With initial estimates being off for just how much of a cash cow the Chinese market is, large automakers could be in danger of overdeveloping for an underdeveloped market. Specialty brands like Lotus could end up disappearing if the big gamble on China doesn’t pay off.

Ford has been reported to be spending nearly 5 billion dollars to develop their Chinese markets. The recently unveiled Lincoln Continental revival was expected to see a very successful Chinese release. While Ford hasn’t said much else about the Lincoln Continental since unveiling the concept, with major forecast re-adjustments occurring at Volkswagen and other domestic joint ventures, we could see the Continental further delayed.

Ford is avoiding completely popping with the Chinese vehicle bubble by doing something many automakers have been avoiding for years, bringing back traditional performance vehicles to North American customers.
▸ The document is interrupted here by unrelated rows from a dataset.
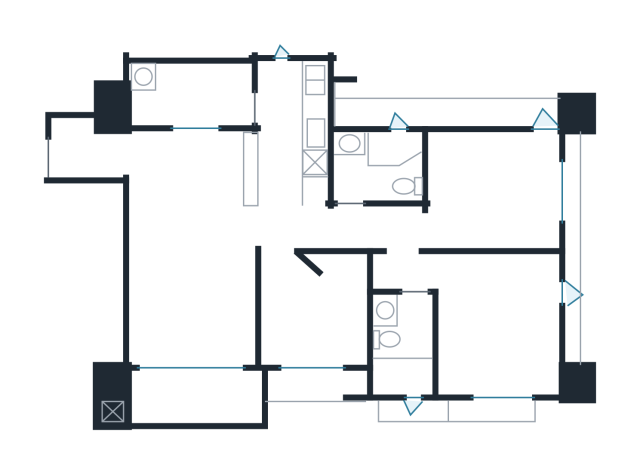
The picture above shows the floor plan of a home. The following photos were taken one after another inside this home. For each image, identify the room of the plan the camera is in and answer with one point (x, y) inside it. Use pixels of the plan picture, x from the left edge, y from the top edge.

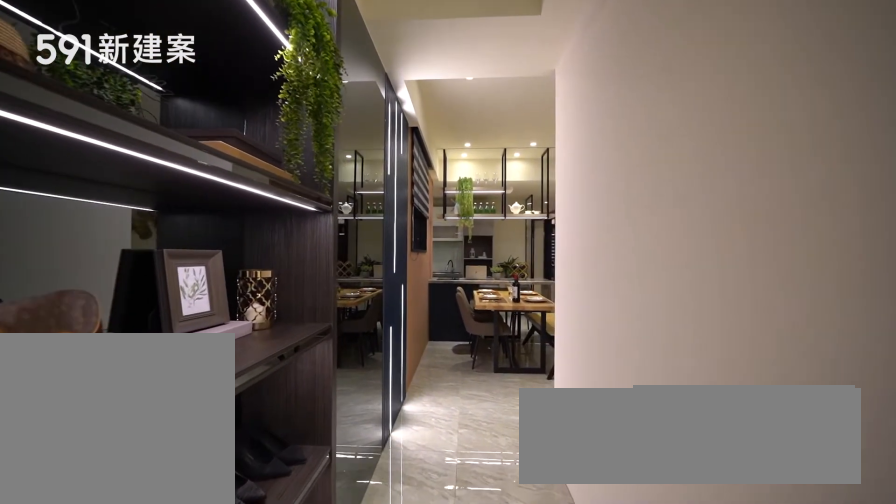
(89, 145)
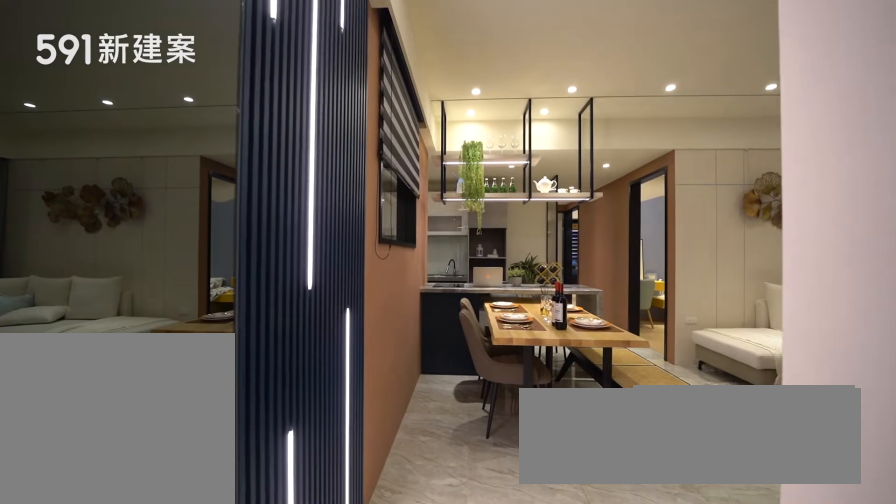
(89, 145)
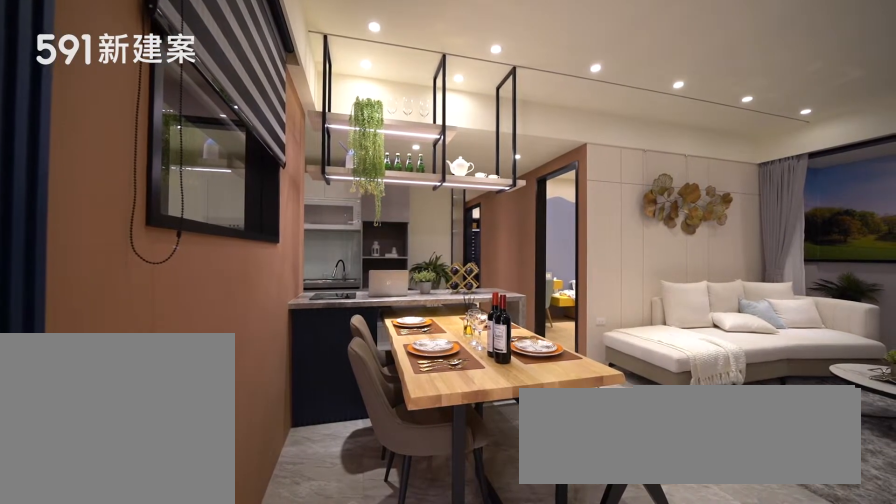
(197, 173)
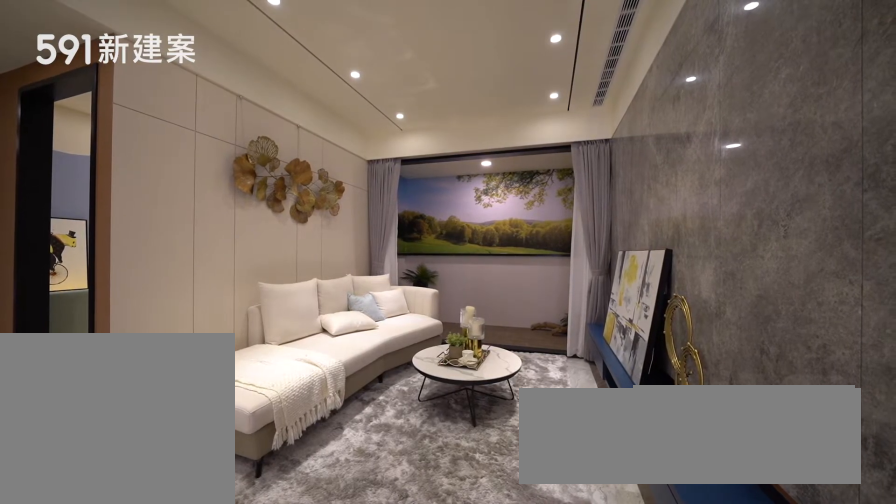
(194, 296)
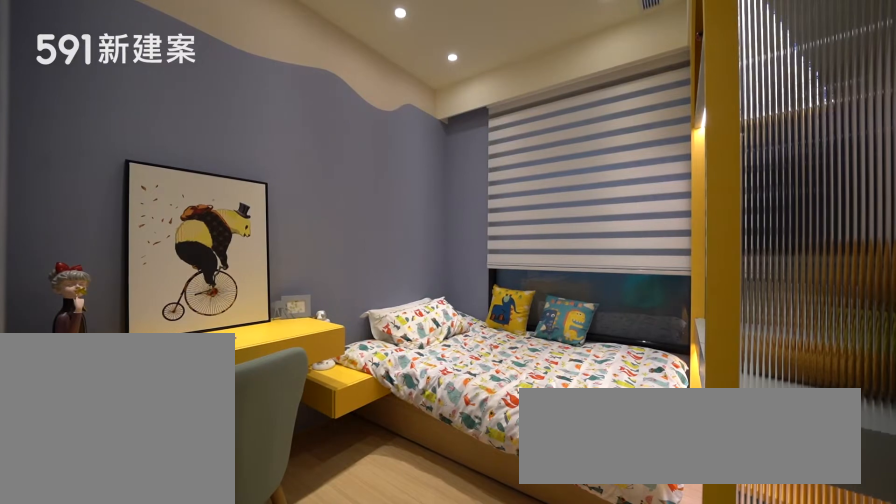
(318, 310)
The vehicle market in the last decade has been dominated by trucks and SUVs here in North America. While we slowly shift to smaller vehicles in the name of fuel economy, we desire something that we still find exciting. Companies like Ford are bringing high performance vehicles that have been available in Europe and other markets for years to us in North America. Honda and Volkswagen are also testing the waters on their high performance options.

This strategy is important because automakers are slowly realizing that China isn’t a developing auto market ripe for the picking, but that it’s a developed market that needs to be approached with strategy. This forces automakers to put more focus on developing a plan (such as Fords high performance, trickle down technology) rather than making a quick and easy sale overseas. Companies like Lotus have even begun talks of upping their North American presence.

For us customers in North America, the best case scenario is that China develops fast and automakers stop seeing it as a quick buck. This would also mean that a more developed China is capable of producing a high quality of domestic vehicle. Current Chinese domestic vehicles lack the quality of other markets, but they are rapidly approaching an impressive level of performance. If automakers are smart, the next few years may be one of the most exciting times in history to be passionate about cars, as an entire country may spring up with legitimate options and models.